Here's to longer days, warmer sun, and more faces like this!
Sunday, March 6, 2011

Beep beep!

The idea for today's post comes from Little Family Fun one of my new favorite blogs. Linda's ideas are fantastic and accessible for even the most novice project planners.

Gretchen tapes our floor.

Cars are big fun around here. One of Gretchen's favorite things to do is "tape the floor", where we use strips of masking tape to lay out roads, parks and buildings. Taping the floor is fun and all, but it wastes a lot of tape and it is a pain to pull the tape up off the carpet when we are done. This weekend I decided to find something as flexible but a lot less sticky. Road cards!

Making your own road is easy and inexpensive. You'll need:
12 3x5 inch index cards
2 pieces of black construction paper
3 pieces of yellow construction paper
double sided tape or a glue stick
a white crayon

Using a ruler, mark a series of 3x5 inch rectangles on the yellow construction paper - I think I got 4 per page, but I can't remember. Cut the rectangles out and glue or tape them to your index cards. Cut 24 2x3 rectangles from the black construction paper and position them on the index cards. Use the white crayon to mark the lines on each card. If your kids are rough like mine are, and you want this project to last a while, you may want to laminate the cards with contact paper.

Each card is a laminated 3x5 index card.

These cards are cute but my obsessive side is really bothered because they're not exactly even. I won't even tell you how many times I started this project over again because it wasn't just so...but it was more than twice. In retrospect printing an image would have been easier on my brain and easier to laminate. With that in mind I made a little template in Picnik.
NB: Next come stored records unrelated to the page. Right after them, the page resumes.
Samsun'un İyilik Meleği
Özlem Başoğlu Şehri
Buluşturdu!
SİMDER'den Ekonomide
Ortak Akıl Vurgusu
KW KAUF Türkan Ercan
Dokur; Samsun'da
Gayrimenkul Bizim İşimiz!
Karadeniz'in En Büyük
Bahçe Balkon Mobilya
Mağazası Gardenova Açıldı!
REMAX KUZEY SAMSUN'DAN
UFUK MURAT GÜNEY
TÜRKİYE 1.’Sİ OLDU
Let me know if you'd like the file, and feel free to use the image for your own projects.

These cards new in our rotation but I would venture to say that Gretchen will like them as much or more than floor tape for two reasons: she can play with them at the table and away from her baby sister's drooly mouth, and they can be arranged endlessly in one sitting (unlike floor tape - once floor tape is down, I'm not peeling it back up).
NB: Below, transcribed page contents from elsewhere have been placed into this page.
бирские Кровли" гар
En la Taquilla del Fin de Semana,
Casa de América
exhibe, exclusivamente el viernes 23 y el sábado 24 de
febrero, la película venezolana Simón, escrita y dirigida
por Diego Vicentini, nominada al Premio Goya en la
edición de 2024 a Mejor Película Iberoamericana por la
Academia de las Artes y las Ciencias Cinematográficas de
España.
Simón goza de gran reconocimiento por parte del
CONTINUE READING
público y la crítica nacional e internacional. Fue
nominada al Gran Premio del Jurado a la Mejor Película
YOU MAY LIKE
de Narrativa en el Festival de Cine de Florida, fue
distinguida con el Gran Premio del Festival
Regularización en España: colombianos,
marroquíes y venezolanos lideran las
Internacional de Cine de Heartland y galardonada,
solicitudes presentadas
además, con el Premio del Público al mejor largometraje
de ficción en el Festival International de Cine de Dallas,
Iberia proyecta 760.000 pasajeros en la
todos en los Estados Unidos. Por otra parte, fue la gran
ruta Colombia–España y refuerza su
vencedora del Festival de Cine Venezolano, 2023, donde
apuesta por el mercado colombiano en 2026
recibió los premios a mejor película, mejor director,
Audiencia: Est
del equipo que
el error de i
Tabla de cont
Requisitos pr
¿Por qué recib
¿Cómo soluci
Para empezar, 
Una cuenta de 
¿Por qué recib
I love s Linda's idea of making this into a game into a counting game with dice! Even very young children can place the cards, roll the dice and count how far they should move with a little bit of adult help.

Saturday, March 5, 2011

Oh lawdy

I've handled a lot of difficulties during my tenure as a parent. Nothing, not the reflux, the milk protein sensitivities, picky eating, regular teething, RSV, or even the spiteful couch peeing (another story for another day, my friends) has been as bad as the two-year-molars.

Oh my god.

Just thinking about the last month and a half makes me want to cry. It's been a non-stop blur of screaming, hitting, pushing, kicking, crying and whining. Oh my lord, the whining. The ear-piercing whining. It's the last thing I hear at night, the first thing I hear in the morning and most nights it's the thing I hear as Gretchen comes crawling into bed with us. My ears hurt, and I am exhausted. I am sick of being upbeat and cheery. I can only imagine how she feels.

I had a glimmer of hope this week; the bottom molars are almost all the way through and my smart, funny, happy, thoughtful girl was back. Or so I thought. Tonight she complained of a sore throat. I asked her to show me where it hurt, and she pointed to her upper jaw. Fantastic.

I hope I make it through round two with some of my sanity intact but it doesn't seem likely. If you find me alone, ears covered, rocking back and forth and mumbling incoherently, you'll know why.


So tell me: what are your favorite remedies for teething pain? Hyland's Teething Tablets never did much for us, and giving her Popsicle all day long seems a little ill advised and ibuprofen isn't making a dent. What do you do for your kids when they are similarly insufferable?